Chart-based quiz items
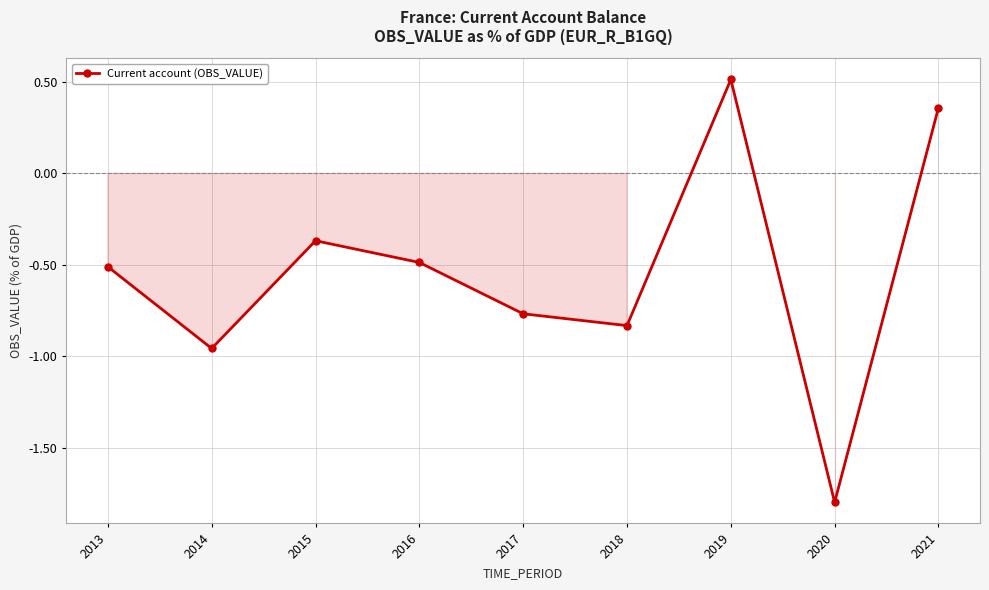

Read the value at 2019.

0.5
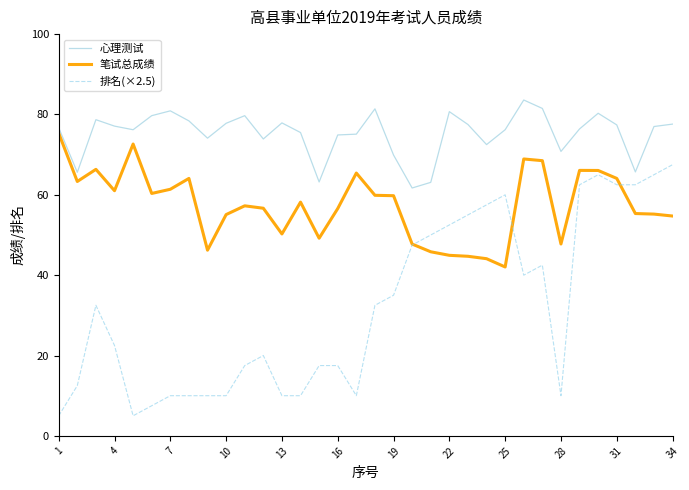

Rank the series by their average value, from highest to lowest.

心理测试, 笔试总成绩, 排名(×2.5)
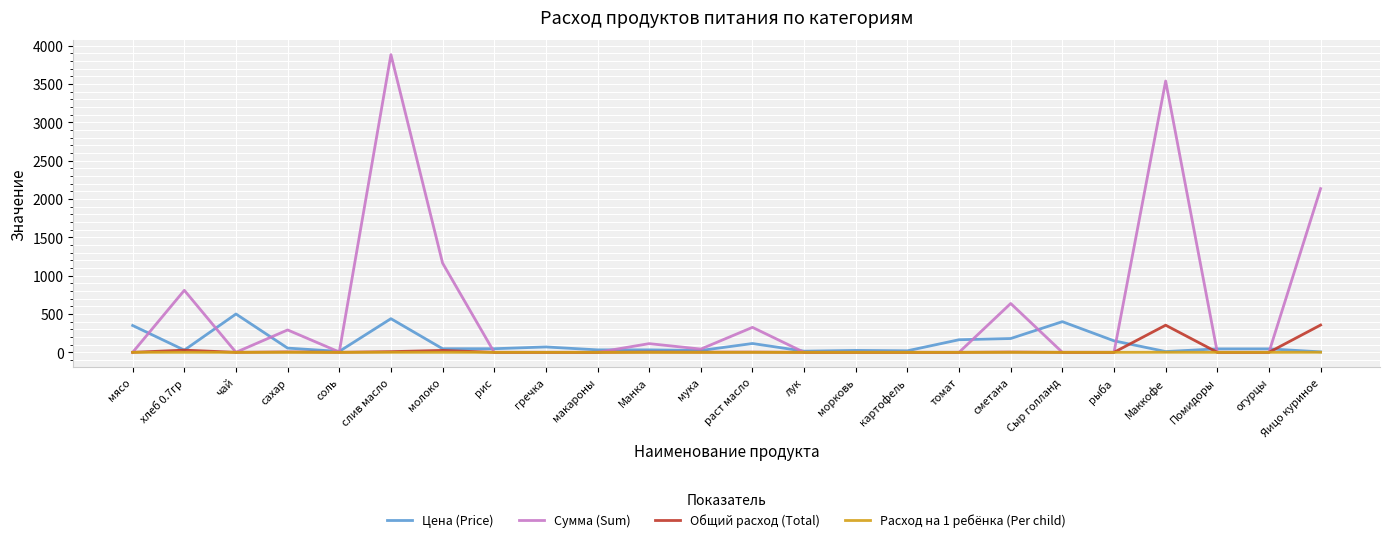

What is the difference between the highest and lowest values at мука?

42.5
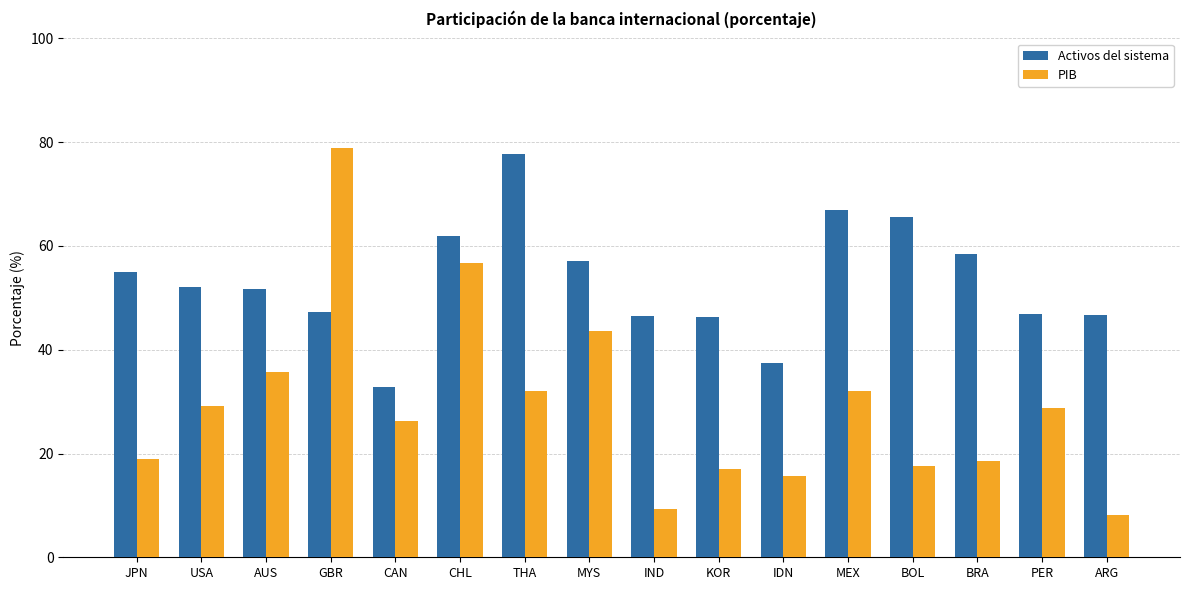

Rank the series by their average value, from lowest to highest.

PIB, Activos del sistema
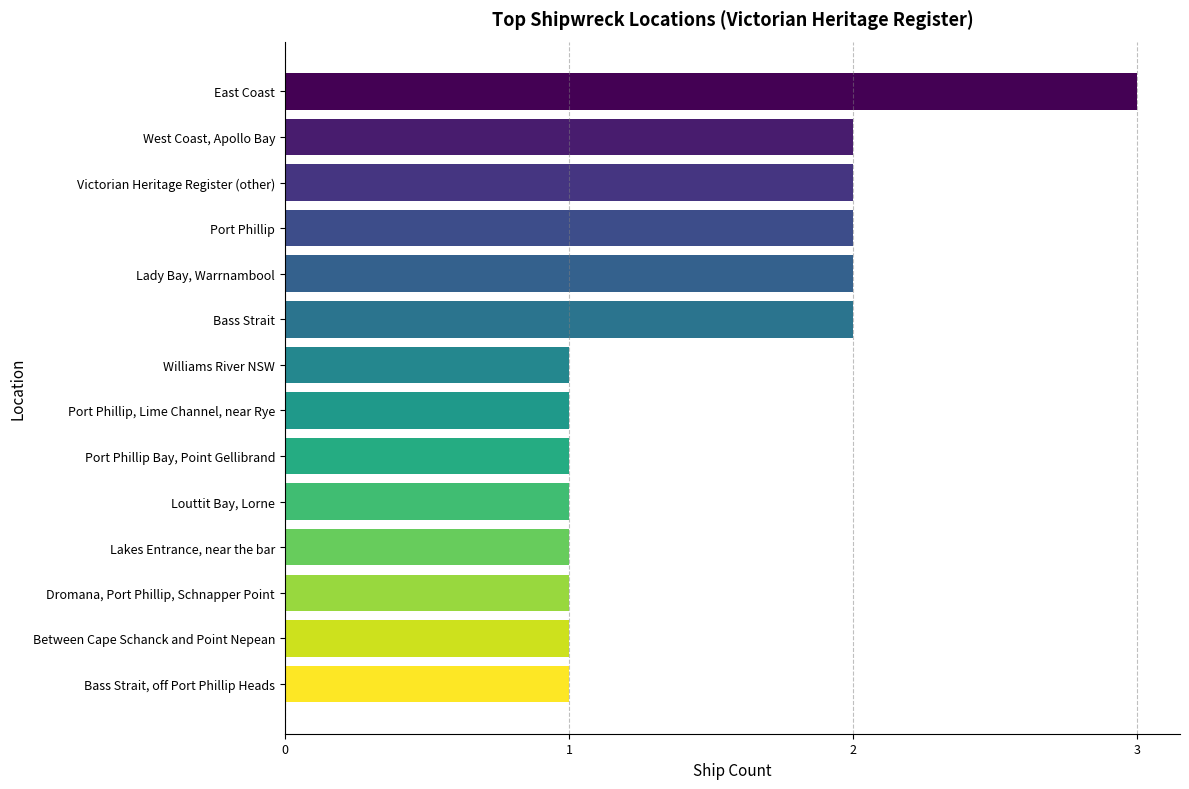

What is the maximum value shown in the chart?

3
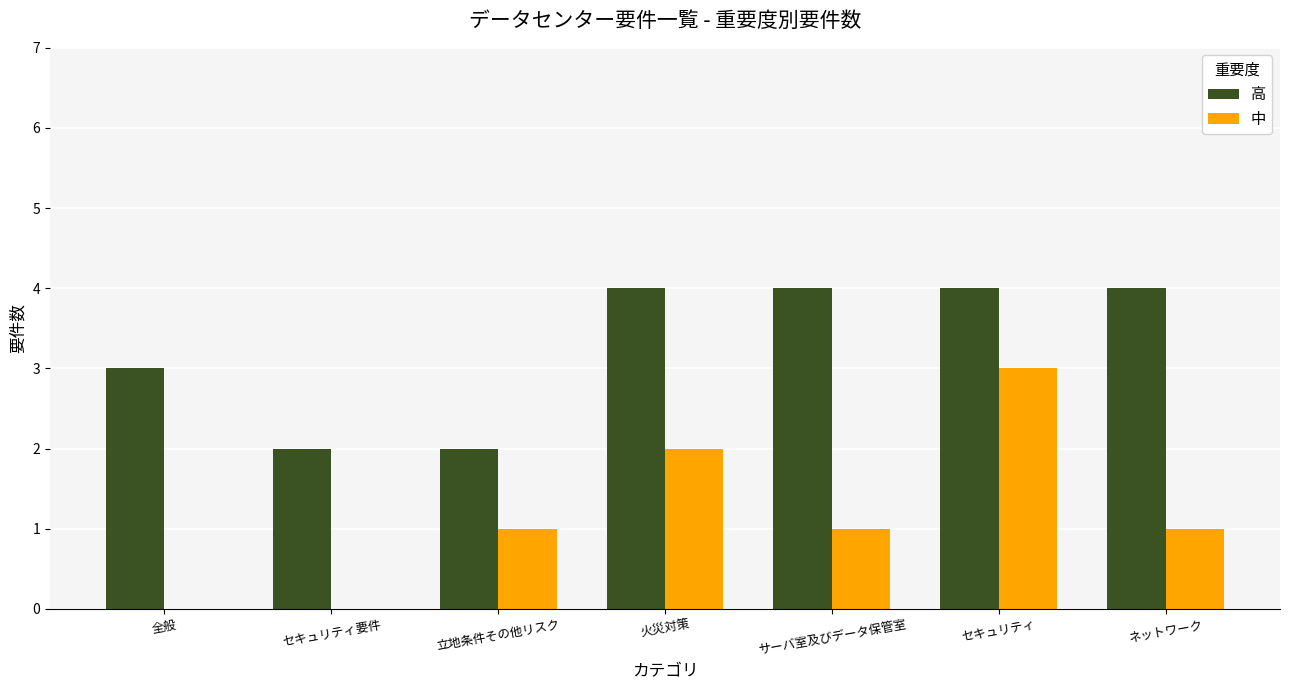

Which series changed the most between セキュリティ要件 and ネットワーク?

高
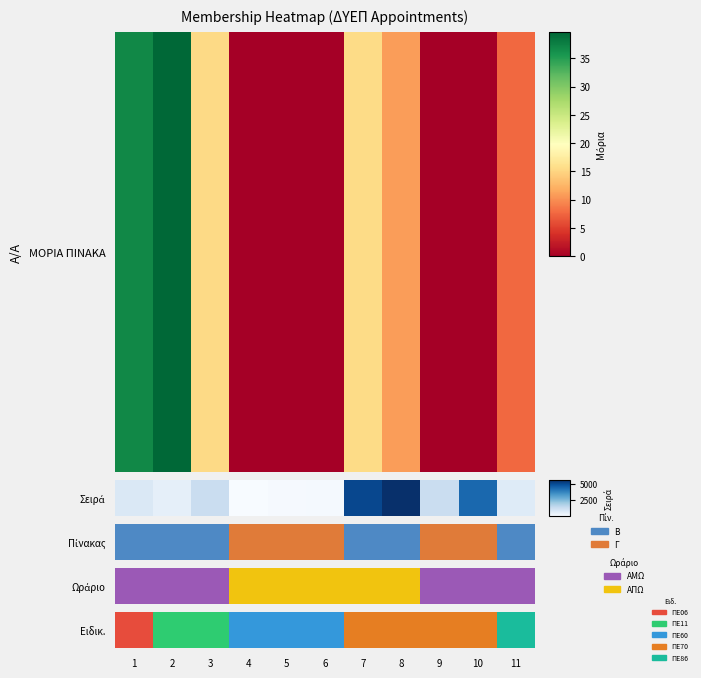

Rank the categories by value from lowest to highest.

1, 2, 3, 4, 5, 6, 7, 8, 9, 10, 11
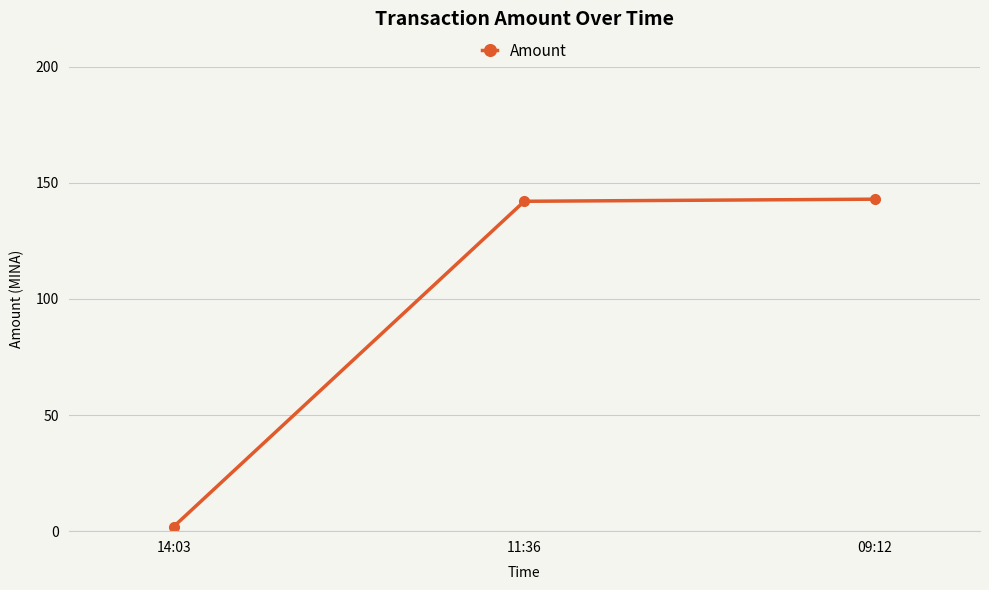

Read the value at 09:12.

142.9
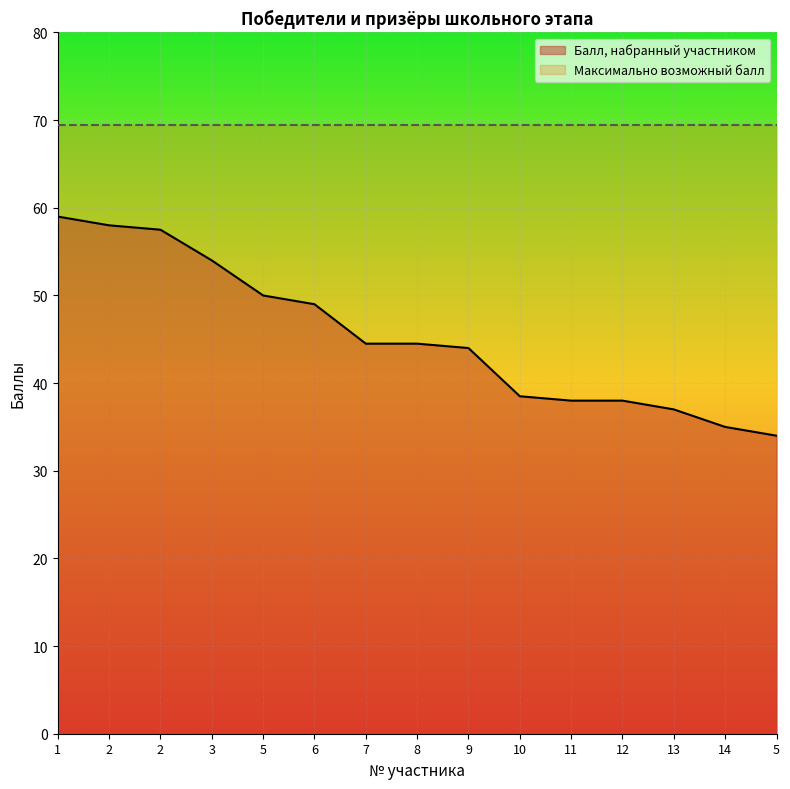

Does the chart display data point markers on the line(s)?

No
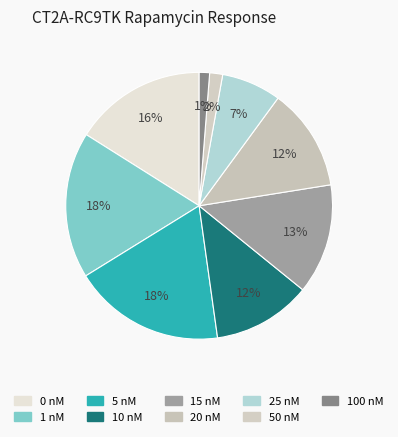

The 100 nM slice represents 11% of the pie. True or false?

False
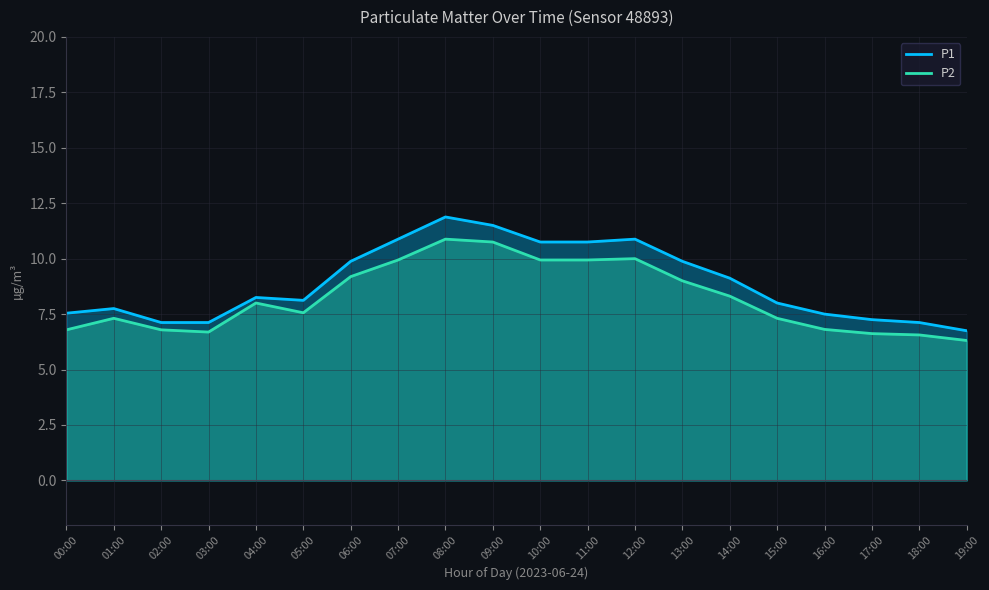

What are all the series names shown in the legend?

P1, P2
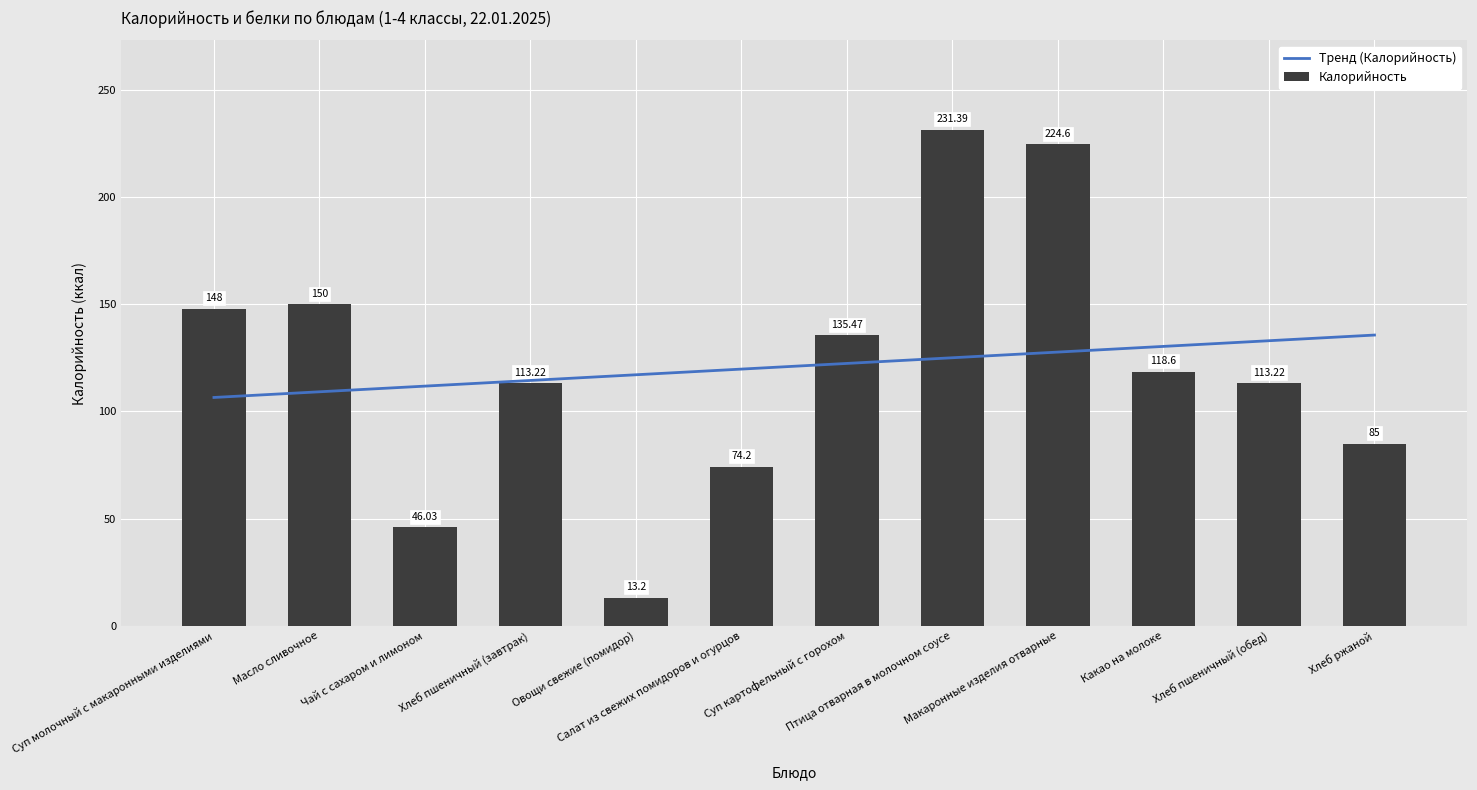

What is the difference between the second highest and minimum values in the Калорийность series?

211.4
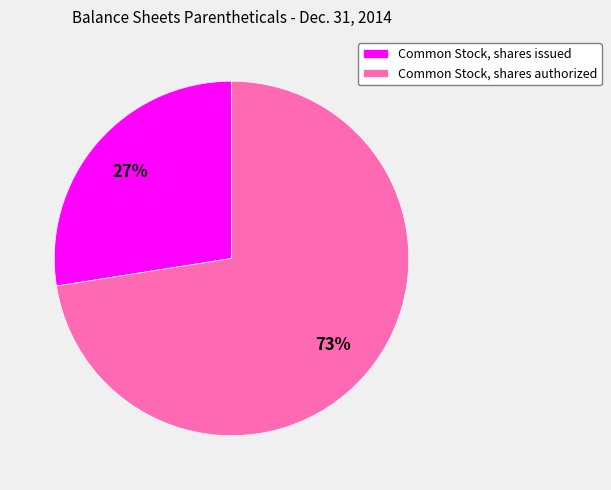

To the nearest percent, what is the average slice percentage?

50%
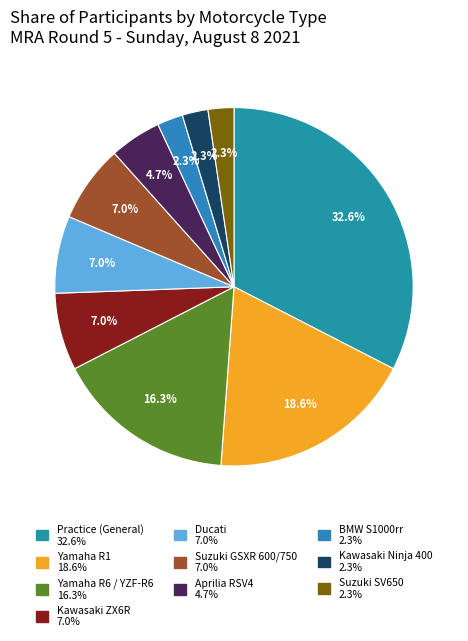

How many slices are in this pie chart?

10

EXERCISE OBJECTIVE. Copy out every line in the entries above that contains the word "their".

SOLUTION.
Rank the series by their average value, from highest to lowest.
Rank the series by their average value, from lowest to highest.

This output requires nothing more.